→ INSTRUCTIONS TO FOLLOW:
Line by line, please look for the word "inicial" in the following records, then copy each line you find it in.

BEGIN SOURCE DATA

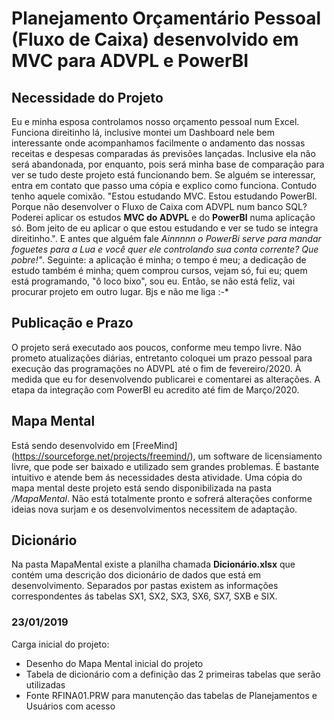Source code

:# Planejamento Orçamentário Pessoal (Fluxo de Caixa) desenvolvido em MVC para ADVPL e PowerBI

## Necessidade do Projeto 
Eu e minha esposa controlamos nosso orçamento pessoal num Excel. Funciona direitinho lá, inclusive montei um Dashboard nele bem interessante onde acompanhamos facilmente o andamento das nossas receitas e despesas comparadas ás previsões lançadas. Inclusive ela não será abandonada, por enquanto, pois será minha base de comparação para ver se tudo deste projeto está funcionando bem. Se alguém se interessar, entra em contato que passo uma cópia e explico como funciona.
Contudo tenho aquele comixão. "Estou estudando MVC. Estou estudando PowerBI. Porque não desenvolver o Fluxo de Caixa com ADVPL num banco SQL? Poderei aplicar os estudos **MVC do ADVPL** e do **PowerBI** numa aplicação só. Bom jeito de eu aplicar o que estou estudando e ver se tudo se integra direitinho.". E antes que alguém fale *Ainnnnn o PowerBi serve para mandar foguetes para a Lua e você quer ele controlando sua conta corrente? Que pobre!"*. Seguinte: a aplicação é minha; o tempo é meu; a dedicação de estudo também é minha; quem comprou cursos, vejam só, fui eu; quem está programando, "ô loco bixo", sou eu. Então, se não está feliz, vai procurar projeto em outro lugar. Bjs e não me liga :-*

## Publicação e Prazo
O projeto será executado aos poucos, conforme meu tempo livre. Não prometo atualizações diárias, entretanto coloquei um prazo pessoal para execução das programações no ADVPL até o fim de fevereiro/2020. À medida que eu for desenvolvendo publicarei e comentarei as alterações. 
A etapa da integração com PowerBI eu acredito até fim de Março/2020.

## Mapa Mental
Está sendo desenvolvido em [FreeMind] (https://sourceforge.net/projects/freemind/), um software de licensiamento livre, que pode ser baixado e utilizado sem grandes problemas. É bastante intuitivo e atende bem ás necessidades desta atividade.
Uma cópia do mapa mental deste projeto está sendo disponibilizada na pasta */MapaMental*. Não está totalmente pronto e sofrerá alterações conforme ideias nova surjam e os desenvolvimentos necessitem de adaptação.

## Dicionário
Na pasta MapaMental existe a planilha chamada **Dicionário.xlsx** que contém uma descrição dos dicionário de dados que está em desenvolvimento. Separados por pastas existem as informações correspondentes ás tabelas SX1, SX2, SX3, SX6, SX7, SXB e SIX.

### 23/01/2019
Carga inicial do projeto:
- Desenho do Mapa Mental inicial do projeto
- Tabela de dicionário com a definição das 2 primeiras tabelas que serão utilizadas
- Fonte RFINA01.PRW para manutenção das tabelas de Planejamentos e Usuários com acesso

END SOURCE DATA

→ RESULT FOR THIS EXERCISE:
Carga inicial do projeto:
- Desenho do Mapa Mental inicial do projeto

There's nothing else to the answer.